Bloomberg cleans the neck and so far US investors are the biggest losers (This is big and it’s not clear outside the advanced economy, and Southeast Asian currencies fall compared to the dollar):
The shaking of Donald Trump’s global trading system harms US assets more than many of the large economy assets he just hit with additional tariffs.
After the US President closed the market on Wednesday, the US stock index futures fell by more than 4% and the dollar gauge surged. But the other influence was less extreme. The STOXX EUROPE 600 fell 1.3% in the morning trading, while the Euro rose 1.3% from the dollar, the highest level since October. Asian stocks have fallen to 1.7%.
To make it look like a parish In Bangkok Post:
The US President Donald Trump’s largest tariffs in Asia’s emerging countries have fallen and calls with Southeast Asian stocks. Vietnamese stocks fell.
Vietnam’s major stock indexes slipped to 6.2%, down up to 1 day for more than four years, while stocks in Thailand, the Philippines, Malaysia and Singapore also decreased. Thailand Baht has weakened about 0.8% of the dollar, and Vietnamese and Malaysian ringgits have fallen.
On Wednesday, Trump’s mutual tariffs were subject to Southeast Asian assets, especially after the area was hit. He said the United States would account for 46 percent of Vietnam’s exports, 36 percent in Thailand and 32 percent in Indonesia. China, the largest trade partner in the region, faces 54% of the cumulative tariffs.
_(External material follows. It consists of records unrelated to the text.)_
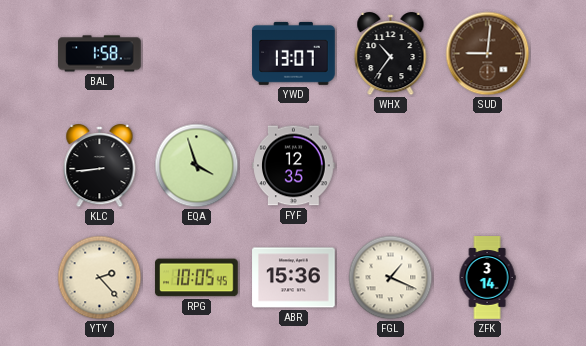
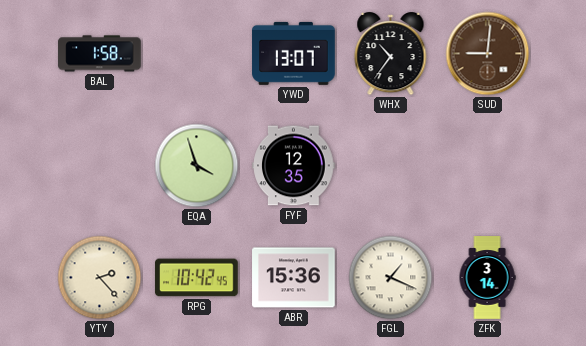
KLC: 8:44 -> none
RPG: 10:05 -> 10:42
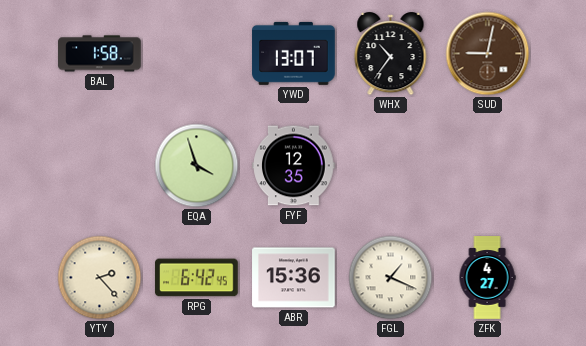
SUD: 9:01 -> 9:02
RPG: 10:42 -> 6:42
ZFK: 3:14 -> 4:27
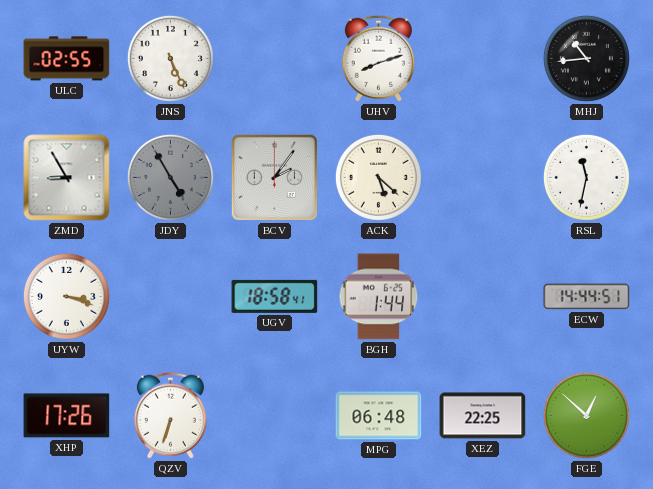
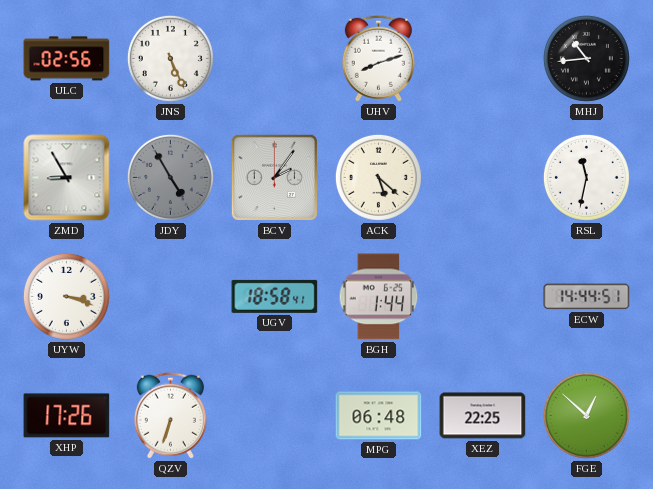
ULC: 02:55 -> 02:56
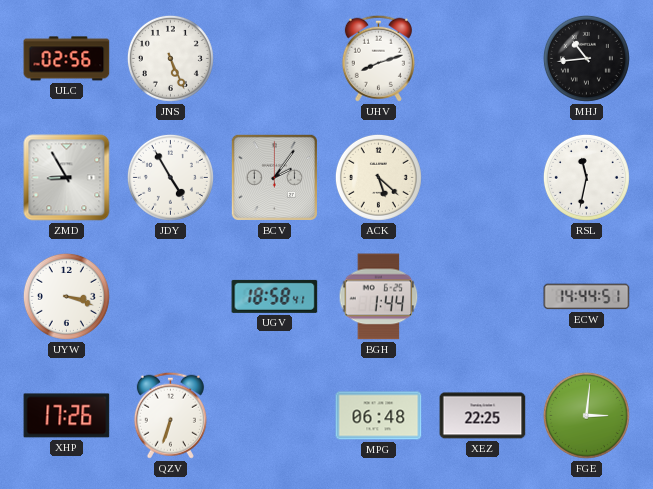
JDY dial: grey -> white
FGE: 12:52 -> 3:01
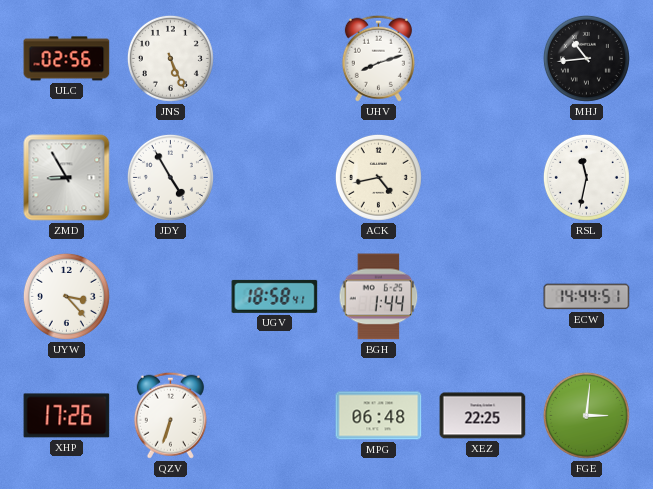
BCV: 2:06 -> none
ACK: 5:22 -> 4:43
UYW: 3:18 -> 3:23
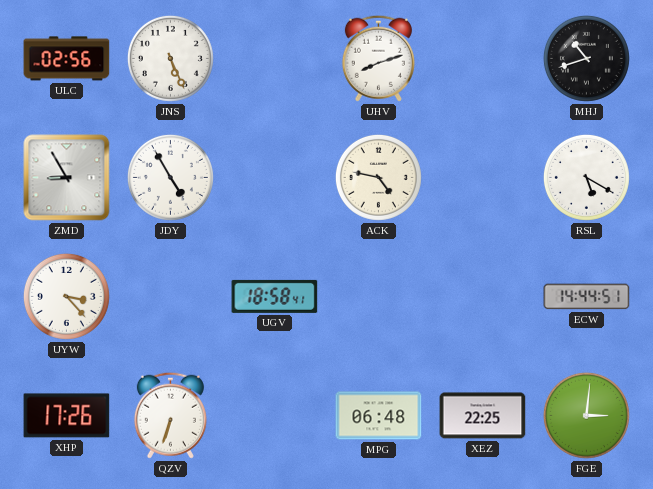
MHJ: 10:44 -> 10:42
ACK: 4:43 -> 4:47
RSL: 11:32 -> 5:20
BGH: 1:44 -> none
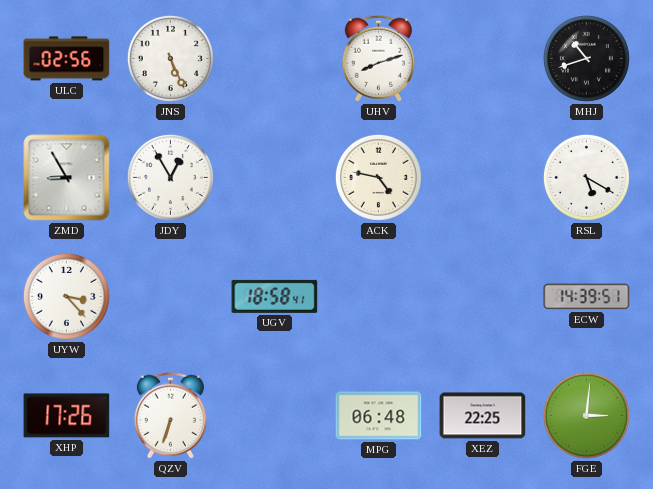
JDY: 4:55 -> 12:55
ECW: 14:44 -> 14:39
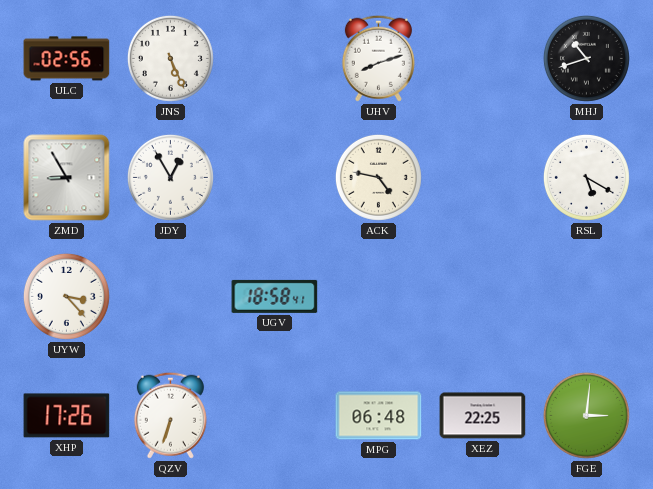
ECW: 14:39 -> none
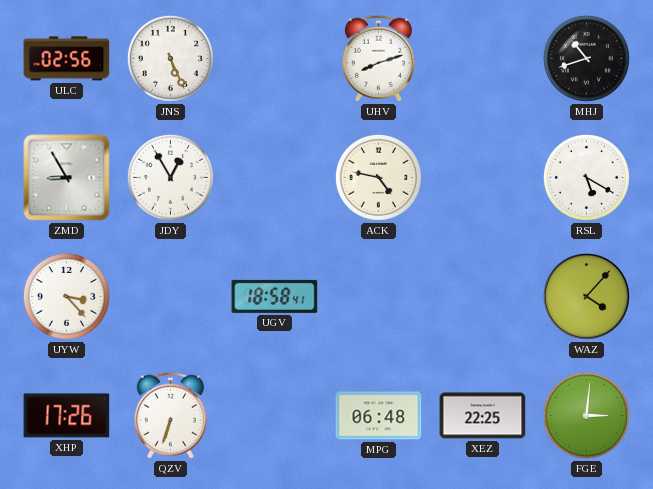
WAZ: none -> 4:07
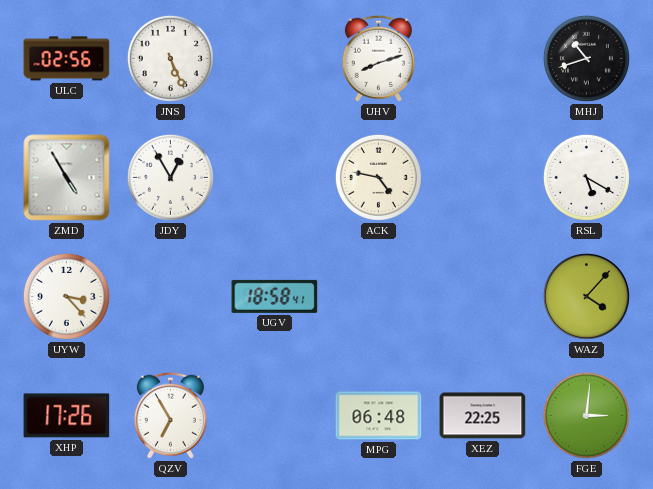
ZMD: 8:55 -> 4:55
QZV: 6:33 -> 6:55
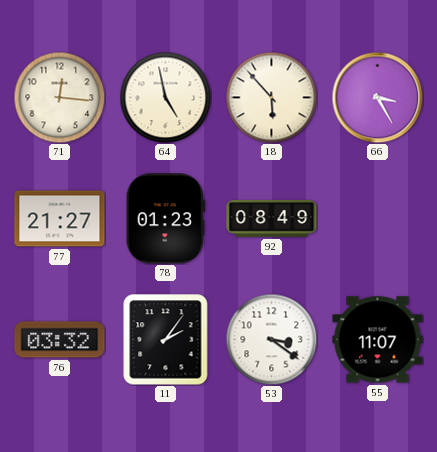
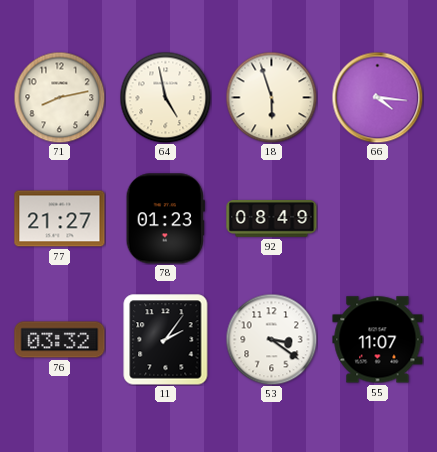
71: 12:16 -> 8:13
18: 5:53 -> 5:57
66: 3:25 -> 4:16
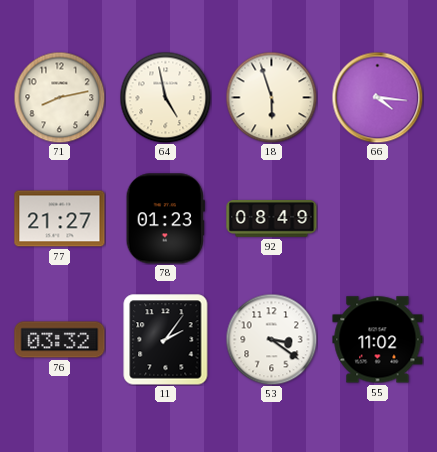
55: 11:07 -> 11:02
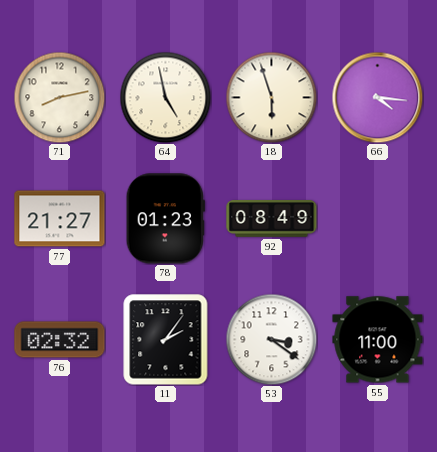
76: 03:32 -> 02:32
55: 11:02 -> 11:00
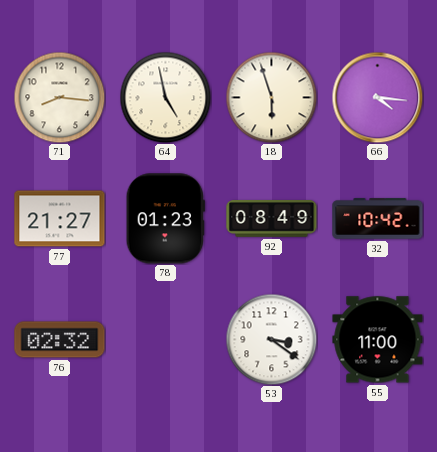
71: 8:13 -> 8:16
32: none -> 10:42
11: 2:06 -> none
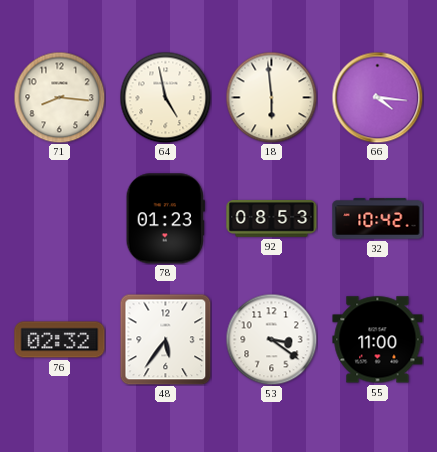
18: 5:57 -> 5:59
77: 21:27 -> none
92: 08:49 -> 08:53
48: none -> 5:36
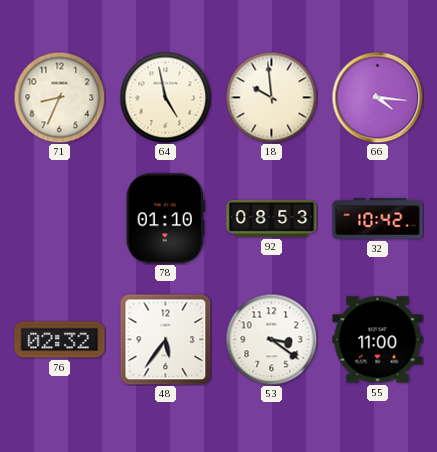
71: 8:16 -> 8:34
18: 5:59 -> 9:59
78: 01:23 -> 01:10
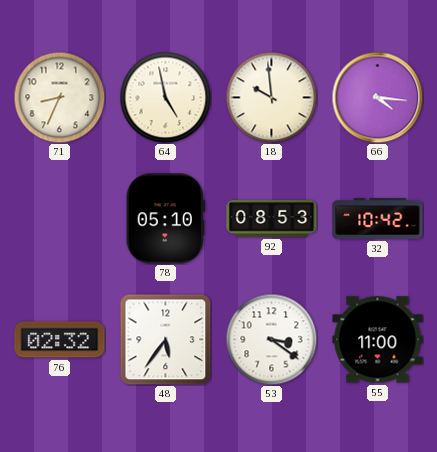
78: 01:10 -> 05:10
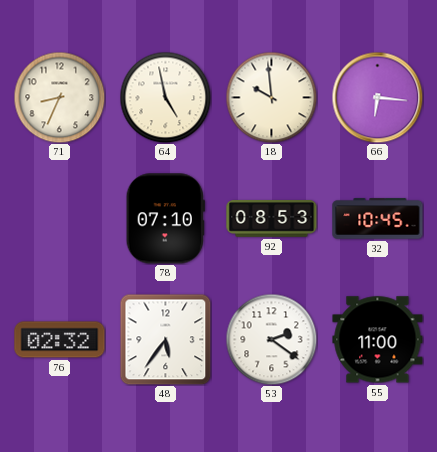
66: 4:16 -> 6:16
78: 05:10 -> 07:10
32: 10:42 -> 10:45
53: 3:21 -> 2:21
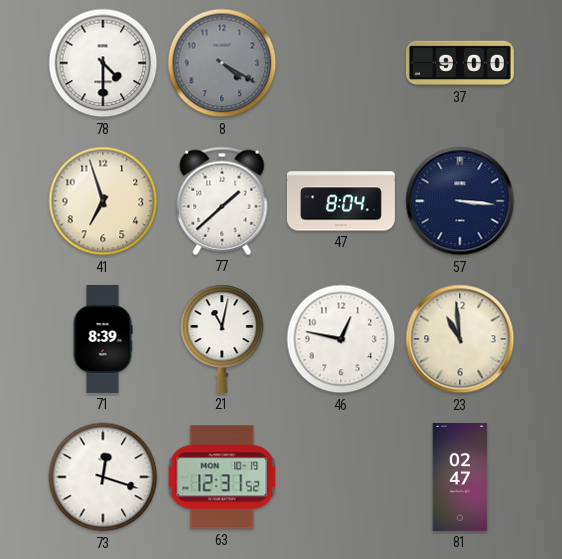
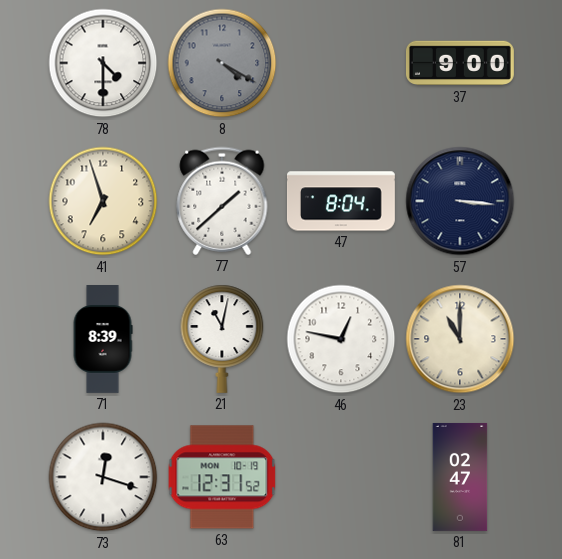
23: 10:59 -> 11:00
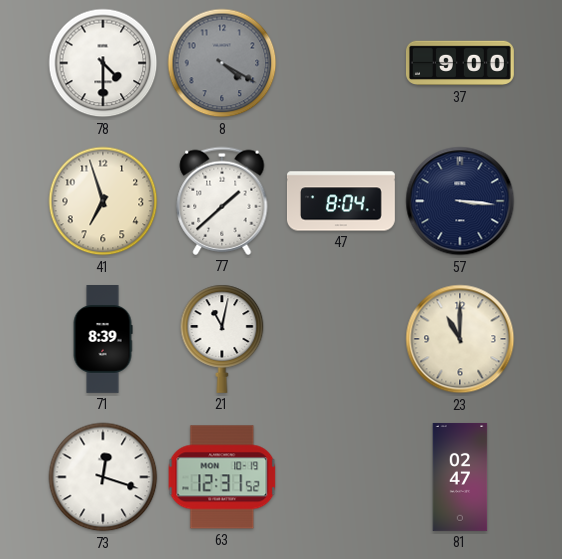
46: 12:47 -> none
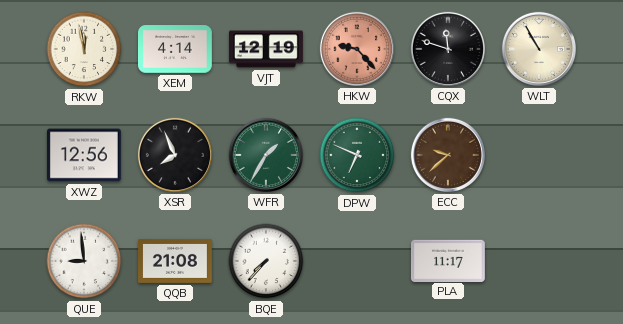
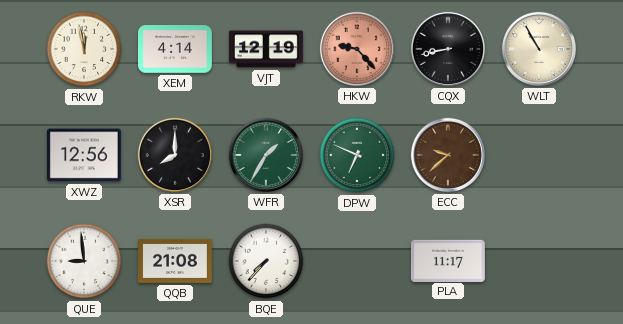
CQX: 11:48 -> 8:43
XSR: 7:56 -> 8:00
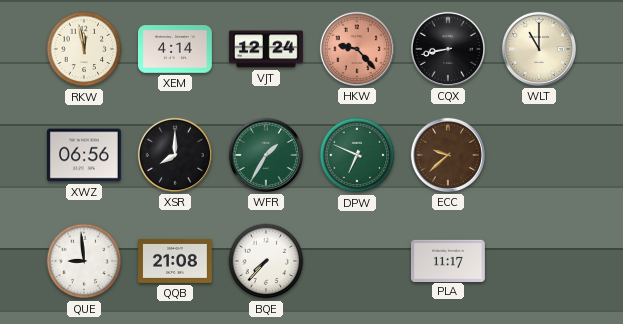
VJT: 12:19 -> 12:24
WLT: 10:55 -> 11:00
XWZ: 12:56 -> 06:56
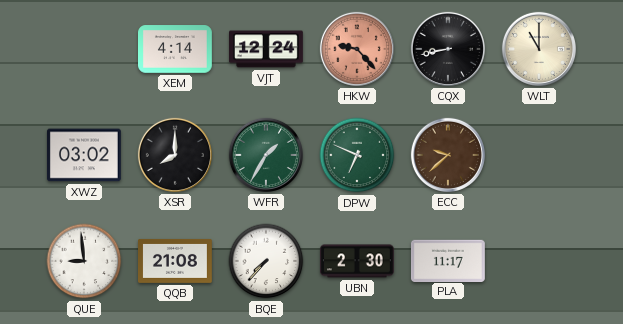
RKW: 11:58 -> none
XWZ: 06:56 -> 03:02
UBN: none -> 2:30
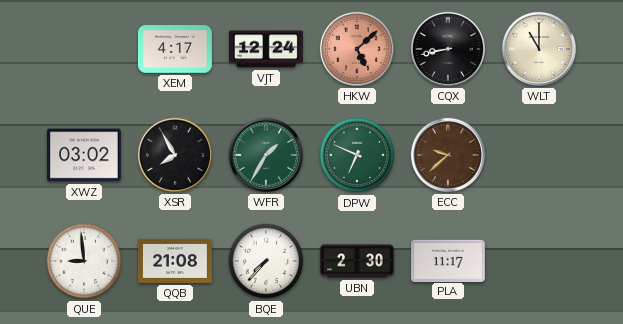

Nguyen ANH DUC, head of the institutional brokerage and investment advisory at SBB Securities CORP, said, “It is not surprising to see panic sales as local investors expect 10%to 15%tariffs.
The cost of guaranteeing sovereignty debt in Southeast Asian countries has also increased. According to merchants, credit-national swaps that track emerging Asian bonds have expanded the most in 19 months.
If trade tensions rise further, additional pressure on Asian currencies can increase. Indonesia rupiah dropped 2.8%this year and fell to the weakest level last month since the 1998 Asian financial crisis.
We must wait until other shoes, especially mutual tariffs. But it is difficult to appropriately express how this is ignorant and brutal destruction.